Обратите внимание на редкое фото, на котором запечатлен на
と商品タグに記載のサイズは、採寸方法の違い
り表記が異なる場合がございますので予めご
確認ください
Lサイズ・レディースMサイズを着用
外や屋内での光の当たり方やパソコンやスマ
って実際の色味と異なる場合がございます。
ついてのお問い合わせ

=======

Copy every entry exactly, missing none.

*ANSWER FOR THIS EXERCISE*:
Обратите внимание на редкое фото, на котором запечатлен на
と商品タグに記載のサイズは、採寸方法の違い
り表記が異なる場合がございますので予めご
確認ください
Lサイズ・レディースMサイズを着用
外や屋内での光の当たり方やパソコンやスマ
って実際の色味と異なる場合がございます。
ついてのお問い合わせ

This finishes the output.